The Power of Prevention: Protecting India’s Young Hearts

The Power of Prevention

The Power of Prevention: Protecting India’s Young Hearts

By Dr. Gunjan Kapoor, Cardiologist

Heart attacks and strokes are no longer just problems of older adults.
In India today, these conditions are becoming alarmingly common among young people — many in their 20s, 30s, and early 40s.

Recent data paints a worrying picture:

  • 12–16% of coronary artery disease (CAD) in Indians occurs at a premature age.

  • Nearly 10% of all CAD cases requiring interventions like PCI occur in people below 45.

  • Around 50% of CAD-related deaths in India happen in individuals younger than 50.

  • Metabolic syndrome, involving high blood pressure, abnormal lipids, and high blood sugar, affects ~27% of young CAD patients — and some studies show this number can reach 60% in early-onset cases.

  • Traditional risk factors such as hypertension, diabetes, dyslipidemia, obesity, and smoking are now frequently seen in younger populations.

This shift shows how India’s youth is facing a silent but powerful threat.


Why This Is Happening

1. Genetic Susceptibility

Indians are genetically predisposed to early heart disease.
Many develop cardiovascular problems 5–10 years earlier compared to Western populations.

2. Lifestyle Pressures

Long working hours, chronic stress, disturbed sleep, unhealthy food habits, and minimal physical activity are major contributors.

3. Silent Progression

Young adults often ignore annual check-ups and early warning signs.
This leads to heart disease progressing quietly until it becomes dangerous.

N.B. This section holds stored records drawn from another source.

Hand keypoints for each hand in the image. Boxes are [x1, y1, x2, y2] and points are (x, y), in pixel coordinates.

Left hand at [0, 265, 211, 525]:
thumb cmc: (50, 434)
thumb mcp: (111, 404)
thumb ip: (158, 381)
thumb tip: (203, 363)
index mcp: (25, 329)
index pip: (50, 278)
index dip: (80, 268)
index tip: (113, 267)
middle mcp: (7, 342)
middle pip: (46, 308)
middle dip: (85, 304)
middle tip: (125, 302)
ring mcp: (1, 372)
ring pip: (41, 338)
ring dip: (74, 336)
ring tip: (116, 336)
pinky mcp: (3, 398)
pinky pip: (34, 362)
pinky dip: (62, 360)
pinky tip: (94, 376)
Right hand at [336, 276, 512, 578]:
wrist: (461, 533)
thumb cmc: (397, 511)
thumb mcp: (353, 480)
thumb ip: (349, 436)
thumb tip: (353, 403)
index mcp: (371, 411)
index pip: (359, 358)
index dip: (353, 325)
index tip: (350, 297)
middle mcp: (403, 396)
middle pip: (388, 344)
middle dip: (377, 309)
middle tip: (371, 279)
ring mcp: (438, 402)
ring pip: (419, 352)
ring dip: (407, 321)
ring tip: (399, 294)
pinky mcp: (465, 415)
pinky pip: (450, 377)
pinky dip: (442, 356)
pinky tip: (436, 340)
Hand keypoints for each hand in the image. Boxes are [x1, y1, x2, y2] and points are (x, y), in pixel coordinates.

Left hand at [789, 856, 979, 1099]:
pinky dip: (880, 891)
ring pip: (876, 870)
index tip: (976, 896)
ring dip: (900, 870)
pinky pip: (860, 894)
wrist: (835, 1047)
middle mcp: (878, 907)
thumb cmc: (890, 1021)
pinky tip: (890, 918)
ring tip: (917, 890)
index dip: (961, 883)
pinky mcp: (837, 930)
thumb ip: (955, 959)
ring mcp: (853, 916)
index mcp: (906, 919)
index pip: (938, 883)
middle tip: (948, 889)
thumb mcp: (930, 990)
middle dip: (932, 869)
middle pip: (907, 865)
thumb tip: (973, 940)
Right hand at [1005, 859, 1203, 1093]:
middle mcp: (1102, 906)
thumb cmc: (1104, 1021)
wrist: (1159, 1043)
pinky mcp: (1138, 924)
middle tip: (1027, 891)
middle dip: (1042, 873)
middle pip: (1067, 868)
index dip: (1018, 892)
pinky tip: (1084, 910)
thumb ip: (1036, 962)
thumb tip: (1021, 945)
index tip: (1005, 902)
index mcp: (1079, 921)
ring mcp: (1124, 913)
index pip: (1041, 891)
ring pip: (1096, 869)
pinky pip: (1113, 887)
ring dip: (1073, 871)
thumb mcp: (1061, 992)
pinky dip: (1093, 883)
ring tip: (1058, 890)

Prevention Must Be Collective

Preventing heart disease cannot remain limited to hospital walls.
It must become a community-wide effort.

Here’s what society must focus on:

  • School health days to promote heart awareness from a young age

  • Workplace wellness drives encouraging physical activity, stress reduction, and healthy meals

  • Community screening camps for blood pressure, lipids, and sugar — even for people under 45

  • Public education sessions to teach early warning signs and basic lifestyle management

  • Family history check-ups and genetic risk assessments

  • Encouraging influencers, teachers, local leaders, and youth groups to become health ambassadors who make heart care normal and aspirational

Heart health must be seen as strength, not inconvenience.

Let’s work toward a generation that is heart-smart, not just career-smart.
Because in reality:

Prevention isn’t just better than cure — it is the only sustainable cure.